CITY leaders have asked the Scottish Government to fund a series of major projects to kick-start development, including a £5 million redevelopment of the Ross Bandstand in Princes Street Gardens.
Ministers have been urged to release extra cash handed over by the UK Government to pay for so-called “shovel-ready projects” to help the construction industry and local authorities facing tough budget cuts.
The city council has earmarked several sizeable schemes which also include new state-of-the-art gymnasiums for three primary schools costing £3m.
Chief executive Sue Bruce and Labour council leader Andrew Burns have written to ministers asking them to fund pedestrian improvements to Charlotte Square and enhancements to Waverley Bridge.
All of the eight projects were intended to go ahead at some stage in the future, but the extra cash would allow construction to get under way as soon as April, which would provide work at a time when building firms in particular are struggling.

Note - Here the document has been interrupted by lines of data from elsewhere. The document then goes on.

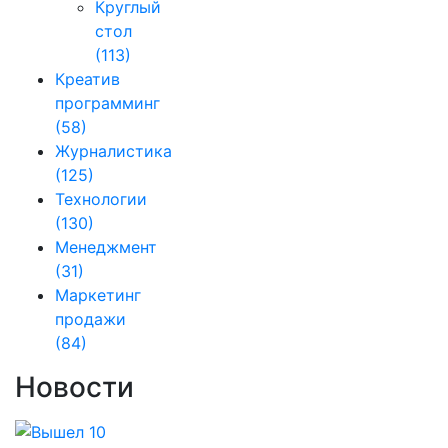
Круглый
стол
(113)
Креатив
программинг
(58)
Журналистика
(125)
Технологии
(130)
Менеджмент
(31)
Маркетинг
продажи
(84)
Новости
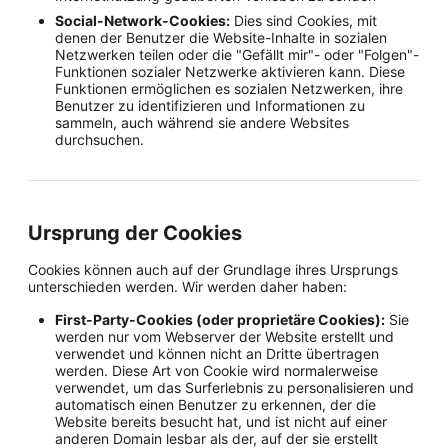
Social-Network-Cookies:
Dies sind Cookies, mit
denen der Benutzer die Website-Inhalte in sozialen
Netzwerken teilen oder die "Gefällt mir"- oder "Folgen"-
Funktionen sozialer Netzwerke aktivieren kann. Diese
Funktionen ermöglichen es sozialen Netzwerken, ihre
Benutzer zu identifizieren und Informationen zu
sammeln, auch während sie andere Websites
durchsuchen.
Ursprung der Cookies
Cookies können auch auf der Grundlage ihres Ursprungs
unterschieden werden. Wir werden daher haben:
First-Party-Cookies (oder proprietäre Cookies):
Sie
werden nur vom Webserver der Website erstellt und
verwendet und können nicht an Dritte übertragen
werden. Diese Art von Cookie wird normalerweise
verwendet, um das Surferlebnis zu personalisieren und
automatisch einen Benutzer zu erkennen, der die
Website bereits besucht hat, und ist nicht auf einer
anderen Domain lesbar als der, auf der sie erstellt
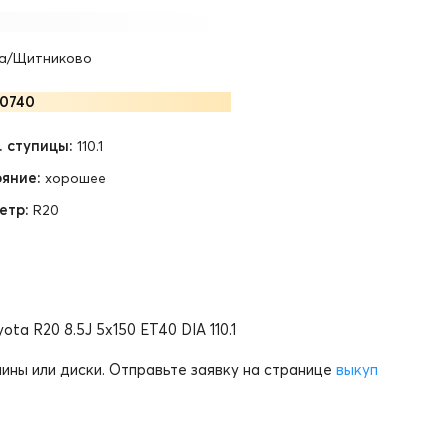
а/Щитниково
0740
 ступицы:
110.1
яние:
хорошее
етр:
R20
ota R20 8.5J 5x150 ET40 DIA 110.1
ины или диски. Отправьте заявку на странице
выкуп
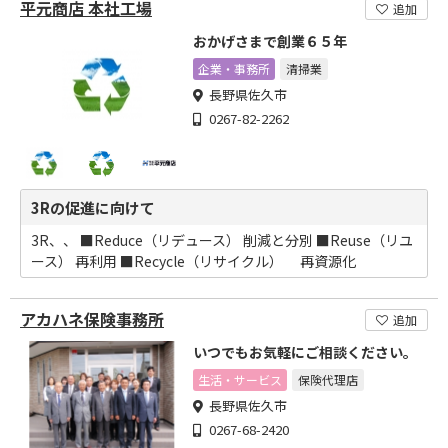
平元商店 本社工場
追加
おかげさまで創業６５年
企業・事務所
清掃業
長野県佐久市
0267-82-2262
3Rの促進に向けて
3R、、 ■Reduce（リデュース） 削減と分別 ■Reuse（リユ
ース） 再利用 ■Recycle（リサイクル） 再資源化
アカハネ保険事務所
追加
いつでもお気軽にご相談ください。
生活・サービス
保険代理店
長野県佐久市
0267-68-2420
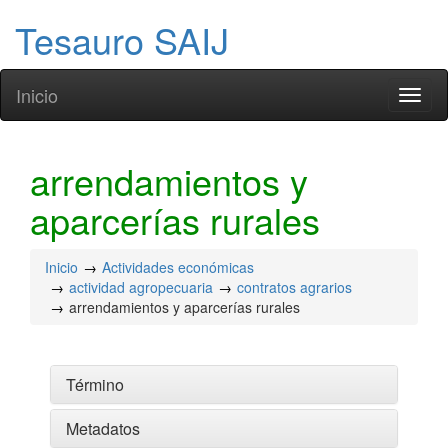
Tesauro SAIJ
Inicio
Toggl
naviga
arrendamientos y
aparcerías rurales
Inicio
Actividades económicas
actividad agropecuaria
contratos agrarios
arrendamientos y aparcerías rurales
Término
Metadatos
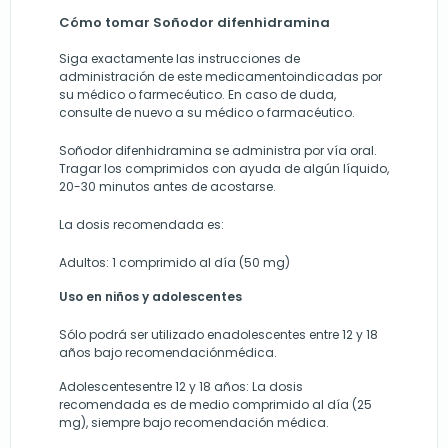
Cómo tomar Soñodor difenhidramina
Siga exactamente las instrucciones de
administración de este medicamentoindicadas por
su médico o farmecéutico. En caso de duda,
consulte de nuevo a su médico o farmacéutico.
Soñodor difenhidramina se administra por vía oral.
Tragar los comprimidos con ayuda de algún líquido,
20-30 minutos antes de acostarse.
La dosis recomendada es:
Adultos: 1 comprimido al día (50 mg)
Uso en niños y adolescentes
Sólo podrá ser utilizado enadolescentes entre 12 y 18
años bajo recomendaciónmédica.
Adolescentesentre 12 y 18 años: La dosis
recomendada es de medio comprimido al día (25
mg), siempre bajo recomendación médica.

Also included in the eight is safety improvements to Lower Granton Road, which runs along the coast, and improvements to street lighting in Rose Street.
Ms Bruce and Cllr Burns wrote: “All of these potential capital projects represent an opportunity to put money into the economy and the majority provide additional benefits beyond this in relation to the potential to increase the attractiveness of the city, to provide enhanced facilities for cultural activities in the city, to improve community assets or to improve the basic infrastructure in our city and make it more sustainable.”
The Scottish Government has been handed £331m extra as a result of the Chancellor’s autumn statement. Ministers themselves had earmarked £800m of schemes such as masterplanning the Port of Leith to become a renewable energy hub, but councils across Scotland were also each asked to create a wish list of projects.
In Midlothian, the Roslin International Centre for Livestock Improvement is also already in the Scottish Government’s own list for national developments.
Sources at the city council said they realistically expect to be given a few million pounds once cash had been divided between 32 local authorities, but hoped for more due to the status as the capital city.
Steve Burgess, the Edinburgh Greens convener, said the city had to be more ambitious and suggested that more work on roads and pavements, along with investment in energy efficiency, would be more beneficial. He said: “The city needs investment in infrastructure but we need the right kind of investment. I am sure Edinburgh can come up with a more compelling list.”